W raporcie NDSC podkreślono szybko malejący dystans między zdolnościami wojskowymi USA i ich rywali. Wynika on z postępów Chin oraz Rosji w modernizacji ich arsenałów nuklearnych i rakietowych, jak również zdolności w cyberprzestrzeni, walki elektronicznej i zwalczania satelitów. Komisja ostrzega przed zdolnościami konwencjonalnymi i asymetrycznymi tych państw. Omawia też najbardziej prawdopodobne scenariusze konfliktów USA z udziałem Chin, Rosji, Iranu i KRLD. Wskazuje tu na przewagę sił Chin w regionie Morza Południowo-Chińskiego oraz Rosji w regionie bałtyckim. Zdaniem Komisji USA mogłyby nawet przegrać konflikty z Chinami o Tajwan i z Rosją o państwa bałtyckie. NDSC analizuje szeroko już praktykowaną przez rywali USA agresję w „szarej strefie”, tj. dezinformację, cyberataki i wojnę hybrydową. Ostrzega przed optymizmem w sprawie denuklearyzacji KRLD, jak i przed konsekwencjami ewentualnej redukcji sił USA na Bliskim Wschodzie dla umocnienia wpływów radykalnych islamistów i Iranu. W odniesieniu do NATO podkreśla jego wyjątkową rolę dla USA oraz skalę zagrożeń i wyzwań w Europie. Według Komisji USA nie mają obecnie koncepcji operacyjnych lub rozwiązań komplikujących i niwelujących przewagę konwencjonalną Rosji nad sąsiadami z NATO. Zdaniem NDSC niejasne i nieprecyzyjne są też plany nuklearne USA na wypadek eskalacji któregoś z kryzysów regionalnych.
Rekomendacje Komisji
Raport NSDC zwiera 32 rekomendacje, zarówno ogólne, jak i szczegółowe. Można je podzielić na trzy obszary. Pierwszy z nich obejmuje nowe koncepcje i plany operacyjne w Azji i Europie, które pozwalałyby odzyskać lub utrzymać przewagę wojskową nad potencjalnymi przeciwnikami USA. Zdaniem Komisji konieczne będzie kreatywne podejście do powstrzymywania wojny hybrydowej i odstraszania nuklearnego. Drugi kierunek zmian powinien objąć współpracę Pentagonu z przemysłem obronnym. NDSC apeluje, aby wzmocnić ochronę amerykańskich firm przed szpiegostwem technologicznym oraz skupić się na wybranych, perspektywicznych technologiach. Z kolei trzeci i największy obszar niezbędnych zmian obejmuje krótko- i długofalowe plany modernizacyjne USA oraz sojuszników. Zdaniem autorów raportu wojska lądowe USA wymagają rozbudowy i nowego sprzętu, flota – zakupu nowych okrętów podwodnych, a siły powietrzne – większej liczby samolotów stealth i bombowców. NDSC postuluje utrzymanie Korpusu Piechoty Morskiej co najmniej na obecnym poziomie 185 tys. żołnierzy. Komisja w pełni popiera także planowaną przez Pentagon modernizację strategicznych i niestrategicznych sił nuklearnych USA. Ponadto NDSC rekomenduje Kongresowi, aby zawierano – wzorem krajów skandynawskich – pięcioletnie umowy międzypartyjne, pozwalające na stabilne, długofalowe finansowanie Pentagonu i dzięki temu sprawną realizację planów modernizacji technicznej.

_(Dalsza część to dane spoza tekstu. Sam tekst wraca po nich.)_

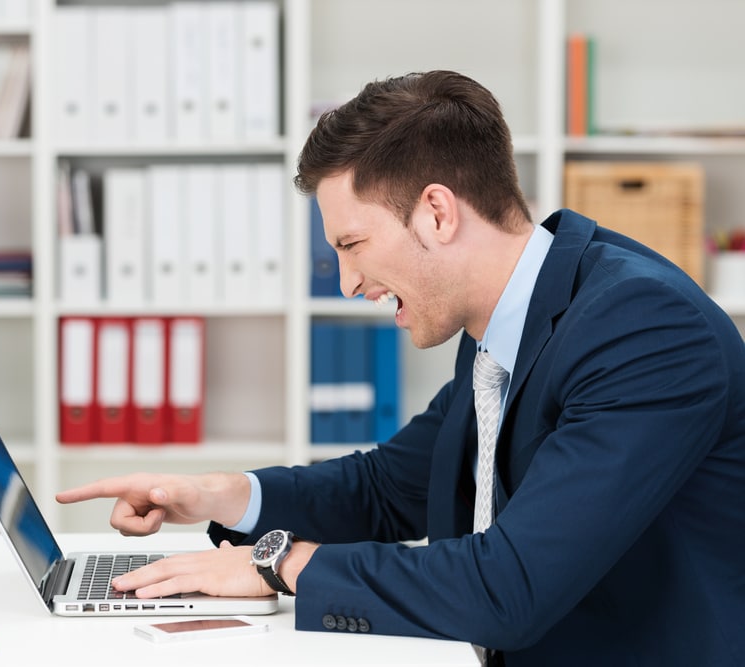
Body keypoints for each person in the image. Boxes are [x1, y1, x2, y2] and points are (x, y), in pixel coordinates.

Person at [56, 71, 745, 666]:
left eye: (353, 244)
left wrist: (275, 564)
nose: (348, 283)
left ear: (437, 212)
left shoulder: (643, 329)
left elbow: (510, 586)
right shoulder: (509, 319)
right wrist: (213, 494)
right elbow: (388, 488)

Raport Komisji odnosi się także bezpośrednio do potrzeb wojskowych USA w Europie, w krótkim okresie rekomendując utworzenie osobnego dowództwa dla szczebla dywizji lub korpusu oraz wzmocnienie sił USA o dodatkowe jednostki artylerii, śmigłowców i obrony przeciwlotniczej. W dłuższej perspektywie (niesprecyzowanej, prawdopodobnie więcej niż pięć lat) NDSC postuluje też odtworzenie dywizji pancernej stacjonującej w Europie. Raport jest jednoznaczny w kwestiach niezbędnej modernizacji sił i zdolności amerykańskich sojuszników z NATO. Rekomenduje zwiększenie zapasów „inteligentnej” amunicji oraz wzmocnienie jednostek obrony przeciwlotniczej i jednostek pancernych NATO. Innymi priorytetami państw Sojuszu powinny być inwestycje w dodatkowe samoloty piątej generacji, artylerię rakietową i zdolności do zwalczania okrętów podwodnych.
Implikacje raportu
Dokument Komisji należy analizować w kontekście ostatnich zmian w składzie Kongresu USA i prawdopodobnego utrzymania się podziałów partyjnych na tle finansowania polityki obronnej. Część demokratów opowiada się za dużymi cięciami w budżecie obronnym, z kolei jego zwiększanie lansuje Pentagon i wyraźnie rekomenduje raport NDSC. Postulowane przez członków Komisji inwestycje w rozbudowę i modernizację wszystkich rodzajów sił wymagają przesunięć środków w budżecie Pentagonu i utrzymania go na poziomie 746 mld dol. przez kilka lat, tzn. wyższym niż aktualne 700 mld dol. Dlatego raport NDSC rekomenduje zbudowanie stabilnego, ponadpartyjnego konsensusu w kwestii budżetu obronnego. Jak się wydaje, podejście to byłoby korzystne także dla wielu innych krajów NATO w świetle skali zagrożeń ze strony Rosji. Ważnym postulatem NDSC jest stopniowe odtworzenie ciężkiej dywizji wojsk lądowych na potrzeby Europy, choć uznany został on za wykonalny dopiero w dalszej perspektywie. Raport NDSC kilkukrotnie podkreśla rolę wysuniętej obecności sił USA w Azji i Europie przy odstraszaniu potencjalnych agresorów. Jego rekomendacje w tym zakresie można więc traktować jako potwierdzenie trafności argumentów strategiczno-wojskowych na rzecz stałej i znaczącej obecności wojskowej USA na wschodniej flance NATO. Będą one istotne w dalszej dyskusji o rotacyjnym lub stałym kształcie obecności sił USA w Polsce. Tę kwestię powinien rozstrzygnąć osobny raport Pentagonu dla Kongresu, który ma być opracowany do marca 2019 r. Nie mniej istotne są sformułowane wprost oczekiwania autorów raportu co do luk w zdolnościach sojuszników z NATO względem zdolności wojskowych Rosji.